Bulk-boundary correspondence in non-Hermitian systems: stability analysis for generalized boundary conditions

TL;DR

This paper investigates how the bulk-boundary correspondence in non-Hermitian topological systems is affected by boundary conditions, providing analytical solutions and assessing the robustness of the modified correspondence.

Contribution

It offers the first analytical solutions for non-Hermitian models under generalized boundary conditions and evaluates the stability of the non-Hermitian BBC phenomenon.

Findings

Analytical solutions for zero-energy modes with generalized boundary conditions.

Demonstration of the breakdown of conventional BBC in non-Hermitian systems.

Analysis of the robustness of the modified non-Hermitian BBC.

Abstract

The bulk-boundary correspondence (BBC), i.e. the direct relation between bulk topological invariants defined for infinite periodic systems and the occurrence of protected zero-energy surface states in finite samples, is a ubiquitous and widely observed phenomenon in topological matter.
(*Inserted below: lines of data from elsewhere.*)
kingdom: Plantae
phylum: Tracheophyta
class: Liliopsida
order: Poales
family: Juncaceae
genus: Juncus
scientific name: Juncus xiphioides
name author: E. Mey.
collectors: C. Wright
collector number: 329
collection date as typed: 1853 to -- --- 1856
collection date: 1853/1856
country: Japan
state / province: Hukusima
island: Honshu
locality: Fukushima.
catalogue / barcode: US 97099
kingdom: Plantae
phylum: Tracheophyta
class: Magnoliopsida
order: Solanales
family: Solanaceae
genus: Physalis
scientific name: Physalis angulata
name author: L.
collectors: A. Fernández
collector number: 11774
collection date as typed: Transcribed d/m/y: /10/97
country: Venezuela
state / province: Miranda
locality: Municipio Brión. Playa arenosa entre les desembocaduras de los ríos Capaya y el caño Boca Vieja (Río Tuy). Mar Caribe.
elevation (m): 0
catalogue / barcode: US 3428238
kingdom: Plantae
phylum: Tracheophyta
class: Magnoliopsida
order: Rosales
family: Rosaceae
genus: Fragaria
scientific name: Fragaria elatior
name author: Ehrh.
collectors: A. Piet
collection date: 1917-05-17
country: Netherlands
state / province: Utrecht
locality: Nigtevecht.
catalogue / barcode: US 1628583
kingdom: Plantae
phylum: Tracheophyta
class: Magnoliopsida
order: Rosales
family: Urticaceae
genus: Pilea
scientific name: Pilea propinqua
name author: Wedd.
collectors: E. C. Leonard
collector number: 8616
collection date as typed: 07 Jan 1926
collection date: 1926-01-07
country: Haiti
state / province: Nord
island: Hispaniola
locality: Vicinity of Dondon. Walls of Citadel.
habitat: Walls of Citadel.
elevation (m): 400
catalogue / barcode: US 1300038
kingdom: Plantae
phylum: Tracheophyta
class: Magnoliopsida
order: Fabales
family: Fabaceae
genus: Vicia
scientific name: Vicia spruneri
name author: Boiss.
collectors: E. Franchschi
In non-Hermitian generalizations of topological systems, however, this fundamental correspondence has recently been found to be qualitatively altered, largely owing to the sensitivity of non-Hermitian eigenspectra to changing the boundary conditions. In this work, we report on two contributions towards comprehensively explaining this remarkable behavior unique to non-Hermitian systems with theory. First, we analytically solve paradigmatic non-Hermitian topological models for their zero-energy modes in the presence of generalized boundary conditions interpolating between open and periodic boundary conditions, thus explicitly following the breakdown of the conventional BBC. Second, addressing the aforementioned spectral fragility of non-Hermitian matrices, we investigate as to what extent the modified non-Hermitian BBC represents a robust and generically observable phenomenon.